*** Opening Source information ***

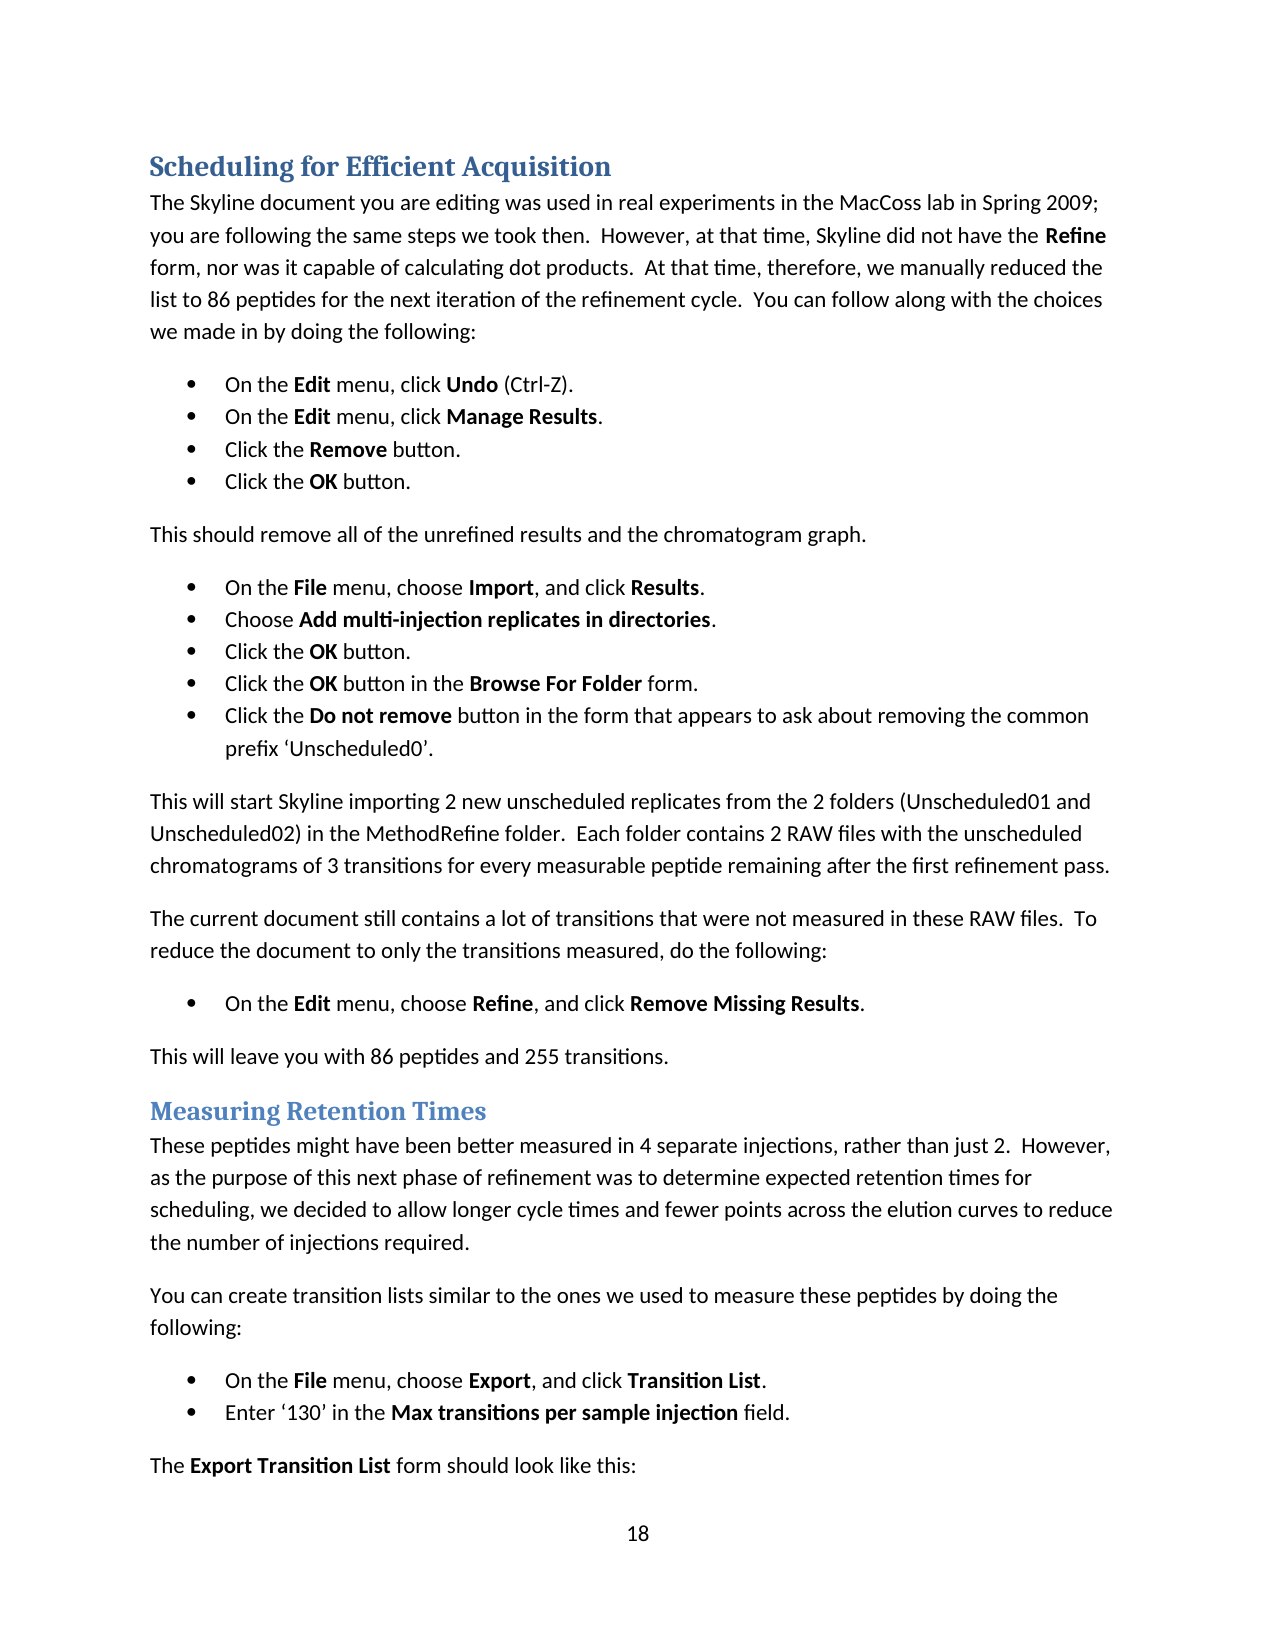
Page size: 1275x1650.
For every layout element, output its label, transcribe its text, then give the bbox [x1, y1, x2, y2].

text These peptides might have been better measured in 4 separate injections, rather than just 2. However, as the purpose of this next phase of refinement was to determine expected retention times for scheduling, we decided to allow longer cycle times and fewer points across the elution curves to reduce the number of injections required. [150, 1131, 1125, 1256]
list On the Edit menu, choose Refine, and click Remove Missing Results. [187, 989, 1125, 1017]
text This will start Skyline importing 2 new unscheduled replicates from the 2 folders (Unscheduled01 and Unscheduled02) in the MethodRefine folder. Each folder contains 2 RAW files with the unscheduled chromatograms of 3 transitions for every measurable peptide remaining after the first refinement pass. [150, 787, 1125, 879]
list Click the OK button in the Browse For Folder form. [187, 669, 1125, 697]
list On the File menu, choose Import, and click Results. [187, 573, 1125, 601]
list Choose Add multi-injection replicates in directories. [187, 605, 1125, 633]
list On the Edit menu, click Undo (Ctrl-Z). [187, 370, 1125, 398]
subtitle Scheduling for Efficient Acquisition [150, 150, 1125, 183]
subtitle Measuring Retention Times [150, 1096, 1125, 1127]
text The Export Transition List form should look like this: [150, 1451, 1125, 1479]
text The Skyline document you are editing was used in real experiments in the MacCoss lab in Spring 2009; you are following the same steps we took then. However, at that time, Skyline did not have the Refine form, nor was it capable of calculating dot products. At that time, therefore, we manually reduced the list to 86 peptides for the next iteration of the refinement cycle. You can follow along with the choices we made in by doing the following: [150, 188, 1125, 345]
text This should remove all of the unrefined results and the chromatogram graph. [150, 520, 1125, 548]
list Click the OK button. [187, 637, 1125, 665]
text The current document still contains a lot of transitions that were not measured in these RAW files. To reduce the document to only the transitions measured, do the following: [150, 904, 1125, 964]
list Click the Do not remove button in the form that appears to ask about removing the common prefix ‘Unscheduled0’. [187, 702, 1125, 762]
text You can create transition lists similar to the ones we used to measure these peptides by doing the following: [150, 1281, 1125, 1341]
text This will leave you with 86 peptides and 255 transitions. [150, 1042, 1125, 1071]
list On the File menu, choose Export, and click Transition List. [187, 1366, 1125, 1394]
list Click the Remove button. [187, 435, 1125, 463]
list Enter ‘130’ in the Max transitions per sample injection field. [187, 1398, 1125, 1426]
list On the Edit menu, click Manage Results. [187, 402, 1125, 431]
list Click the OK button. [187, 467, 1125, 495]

*** Closing Source information ***

Task statement.
If a line in the records contains "menu", report it.

Reply.
list On the Edit menu, choose Refine, and click Remove Missing Results. [187, 989, 1125, 1017]
list On the File menu, choose Import, and click Results. [187, 573, 1125, 601]
list On the Edit menu, click Undo (Ctrl-Z). [187, 370, 1125, 398]
list On the File menu, choose Export, and click Transition List. [187, 1366, 1125, 1394]
list On the Edit menu, click Manage Results. [187, 402, 1125, 431]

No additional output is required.